“Improbable?” commented the listener. “Your blood is too temperate.”
“So I thought; but one never knows. Unexpected feelings crop up in a fellow. We won’t talk about it just now. How have things been going in the architectural line?”
“Not amiss. Steadily, I think.”
Narramore lay back at full length, his face turned to the ceiling.
“Since I’ve been living out yonder, I’ve got a taste for the country. I have a notion that, if brass bedsteads keep firm, I shall some day build a little house of my own; an inexpensive little house, with a tree or two about it. Just make me a few sketches, will you? When you’ve nothing better to do, you know.”
He played with the idea, till it took strong hold of him, and he began to talk with most unwonted animation.
“Five or six thousand pounds—I ought to be able to sink that in a few years. Not enough, eh? But I don’t want a mansion. I’m quite serious about this, Hilliard. When you re feeling ready to start on your own account, you shall have the job.”
Hilliard laughed grimly at the supposition that he would ever attain professional independence, but his friend talked on, and overleaped difficulties with a buoyancy of spirit which ultimately had its effect upon the listener. When he was alone again, Hilliard felt better, both in body and mind, and that evening, over the first bottle of Narramore’s port, he amused himself with sketching ideal cottages.
“The fellow’s in love, at last. When a man thinks of pleasant little country houses, ‘with a tree or two’ about them——”
He sighed, and ground his teeth, and sketched on.
Before bedtime, a sudden and profound shame possessed him. Was he not behaving outrageously in neglecting to answer Eve’s letter? For all he knew the cold of which she complained might have caused her more suffering than he himself had gone through from the like cause, and that was bad enough. He seized paper and wrote to her as he had never written before, borne on the very high flood of passionate longing. Without regard to prudence he left the house at midnight and posted his letter.
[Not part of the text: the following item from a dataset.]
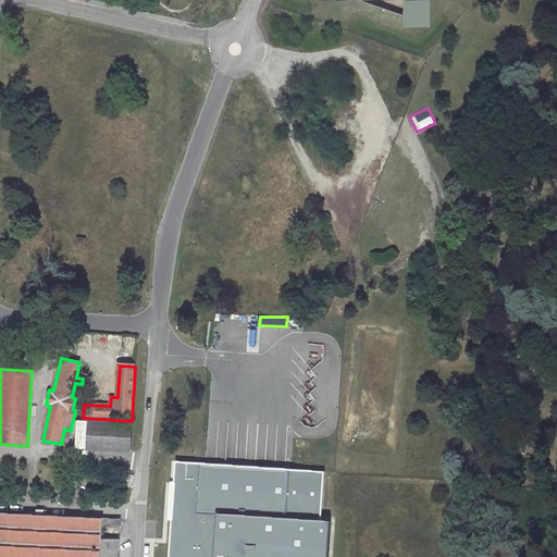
[(132,424),(97,422),(77,422),(76,448),(96,449),(131,452),(132,424)]
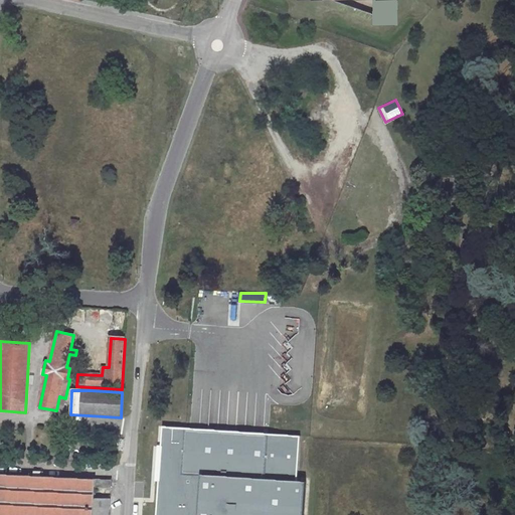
[(190,430),(163,427),(162,447),(158,446),(156,483),(159,483),(157,514),(304,514),(307,483),(298,482),(298,478),(300,436),(268,434),(190,430)]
“It never occurred to me to blame you for not writing,” Eve quickly replied; “I’m afraid you are more sensitive than I am, and, to tell the truth, I believe men generally are more sensitive than women in things of this kind. It pleased me very much to hear of the visit you had had from Mr. Narramore, and that he had cheered you. I do so wish I could have come, but I have really been quite ill, and I must not think of risking a journey till the weather improves. Don’t trouble about it; I will write often.”